DIRECTIONS FOR THIS TASK –
For the entries below, return the line holding "Qualité des conditions et de" together with all lines after it, unchanged, and leave every picture out.

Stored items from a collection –
▽
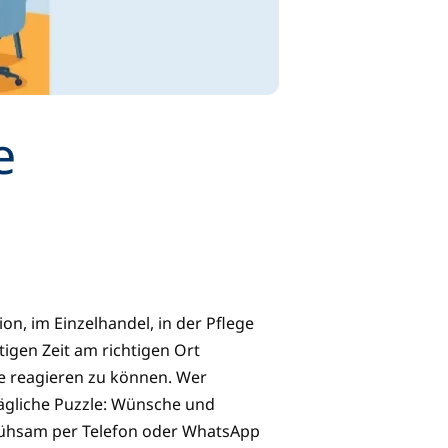
e
on, im Einzelhandel, in der Pflege
tigen Zeit am richtigen Ort
lle reagieren zu können. Wer
 tägliche Puzzle: Wünsche und
mühsam per Telefon oder WhatsApp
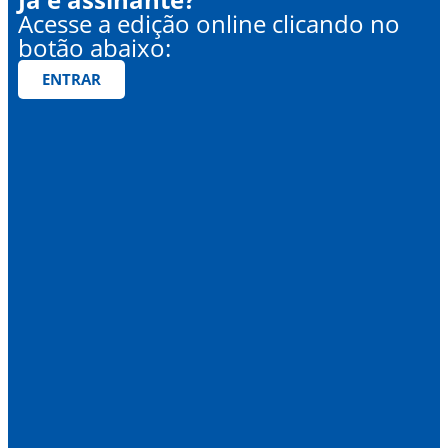
Acesse a edição online clicando no
botão abaixo:
ENTRAR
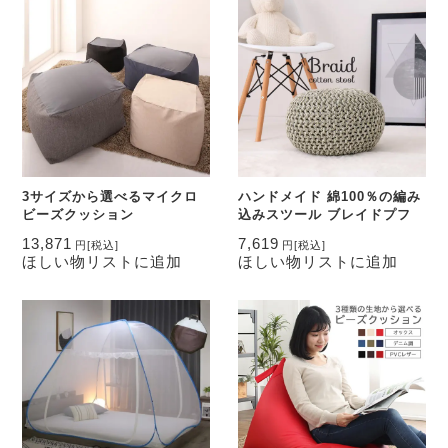
3サイズから選べるマイクロ
ハンドメイド 綿100％の編み
ビーズクッション
込みスツール ブレイドプフ
13,871
7,619
円
[税込]
円
[税込]
ほしい物リストに追加
ほしい物リストに追加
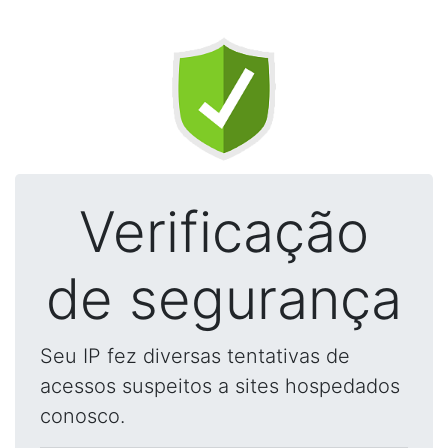
Verificação
de segurança
Seu IP fez diversas tentativas de
acessos suspeitos a sites hospedados
conosco.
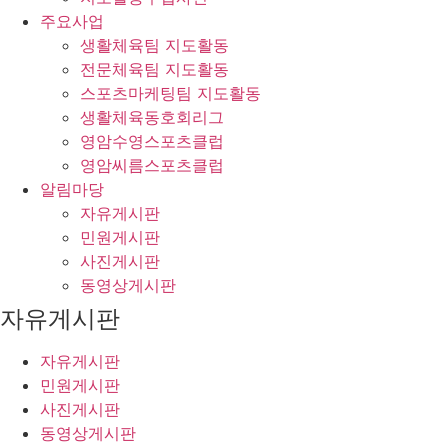
주요사업
생활체육팀 지도활동
전문체육팀 지도활동
스포츠마케팅팀 지도활동
생활체육동호회리그
영암수영스포츠클럽
영암씨름스포츠클럽
알림마당
자유게시판
민원게시판
사진게시판
동영상게시판
자유게시판
자유게시판
민원게시판
사진게시판
동영상게시판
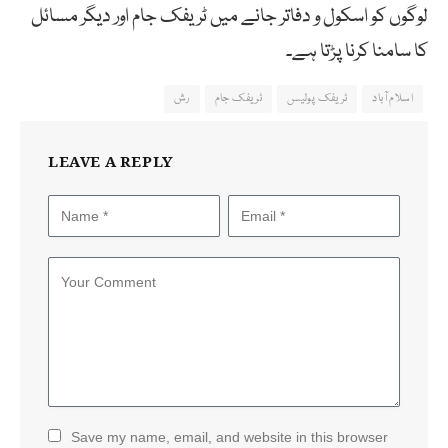
لوگوں کو اسکول و دفاتر جانے میں ٹریفک جام اور دیگر مسائل
کا سامنا کرنا پڑتا ہے۔
اسلام آباد
ٹریفک پولیس
ٹریفک جام
رش
LEAVE A REPLY
Save my name, email, and website in this browser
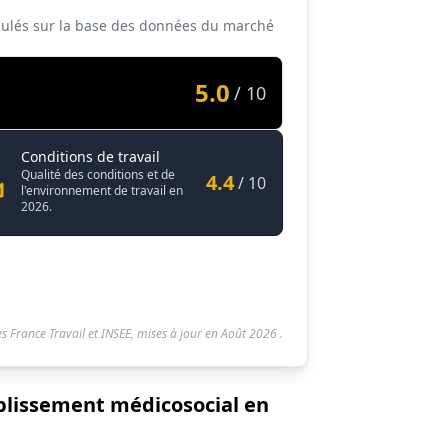
alculés sur la base des données du marché
5.0
/ 10
Directeur / Directrice d'établissement médi
Conditions de travail
dicosocial
Qualité des conditions et de
4.4
/ 10
l'environnement de travail en
2026.
s France Travail et INSEE, mises à jour en
Août 2026
.
tablissement médicosocial en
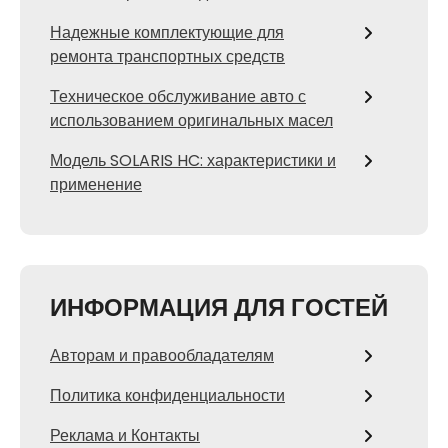
Надежные комплектующие для
ремонта транспортных средств
Техническое обслуживание авто с
использованием оригинальных масел
Модель SOLARIS HC: характеристики и
применение
ИНФОРМАЦИЯ ДЛЯ ГОСТЕЙ
Авторам и правообладателям
Политика конфиденциальности
Реклама и Контакты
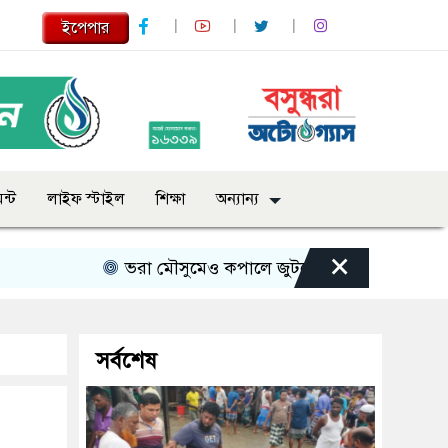
ইপেপার
ন্ট
লাইফ স্টাইল
শিক্ষা
অন্যান্য
×
ভরা মৌসুমেও কপালে জুটছে না ইলিশ, দাম বেশ চড়া
সর্বশেষ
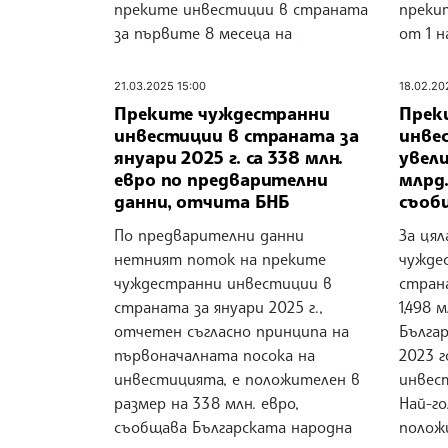
преките инвестиции в страната
преки
за първите 8 месеца на
от 1 н
21.03.2025 15:00
18.02.20
Преките чуждестранни
Прек
инвестиции в страната за
инве
януари 2025 г. са 338 млн.
увели
евро по предварителни
млрд.
данни, отчита БНБ
съоб
По предварителни данни
За цял
нетният поток на преките
чужде
чуждестранни инвестиции в
стран
страната за януари 2025 г.,
1,498 
отчетен съгласно принципа на
Българ
първоначалната посока на
2023 
инвестицията, е положителен в
инвест
размер на 338 млн. евро,
Най-г
съобщава Българската народна
полож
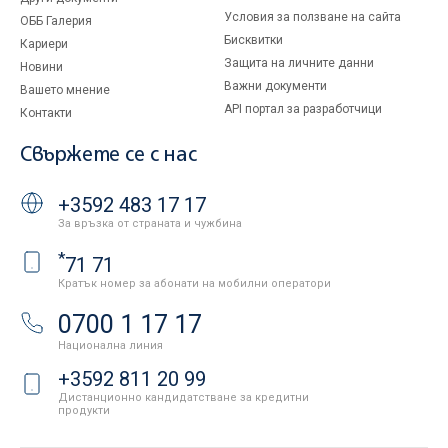
Условия за ползване на сайта
ОББ Галерия
Бисквитки
Кариери
Защита на личните данни
Новини
Важни документи
Вашето мнение
API портал за разработчици
Контакти
Свържете се с нас
+3592 483 17 17
За връзка от страната и чужбина
*
71 71
Кратък номер за абонати на мобилни оператори
0700 1 17 17
Национална линия
+3592 811 20 99
Дистанционно кандидатстване за кредитни
продукти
△
COMPLETED TASK –
Qualité des conditions et de
4.4
/ 10
l'environnement de travail en
2026.
s France Travail et INSEE, mises à jour en
Août 2026
.
tablissement médicosocial en
Надежные комплектующие для
ремонта транспортных средств
Техническое обслуживание авто с
использованием оригинальных масел
Модель SOLARIS HC: характеристики и
применение
ИНФОРМАЦИЯ ДЛЯ ГОСТЕЙ
Авторам и правообладателям
Политика конфиденциальности
Реклама и Контакты
ইপেপার
ন্ট
লাইফ স্টাইল
শিক্ষা
অন্যান্য
×
ভরা মৌসুমেও কপালে জুটছে না ইলিশ, দাম বেশ চড়া
সর্বশেষ
преките инвестиции в страната
преки
за първите 8 месеца на
от 1 н
21.03.2025 15:00
18.02.20
Преките чуждестранни
Прек
инвестиции в страната за
инве
януари 2025 г. са 338 млн.
увели
евро по предварителни
млрд.
данни, отчита БНБ
съоб
По предварителни данни
За цял
нетният поток на преките
чужде
чуждестранни инвестиции в
стран
страната за януари 2025 г.,
1,498 
отчетен съгласно принципа на
Българ
първоначалната посока на
2023 
инвестицията, е положителен в
инвест
размер на 338 млн. евро,
Най-г
съобщава Българската народна
полож
Условия за ползване на сайта
ОББ Галерия
Бисквитки
Кариери
Защита на личните данни
Новини
Важни документи
Вашето мнение
API портал за разработчици
Контакти
Свържете се с нас
+3592 483 17 17
За връзка от страната и чужбина
*
71 71
Кратък номер за абонати на мобилни оператори
0700 1 17 17
Национална линия
+3592 811 20 99
Дистанционно кандидатстване за кредитни
продукти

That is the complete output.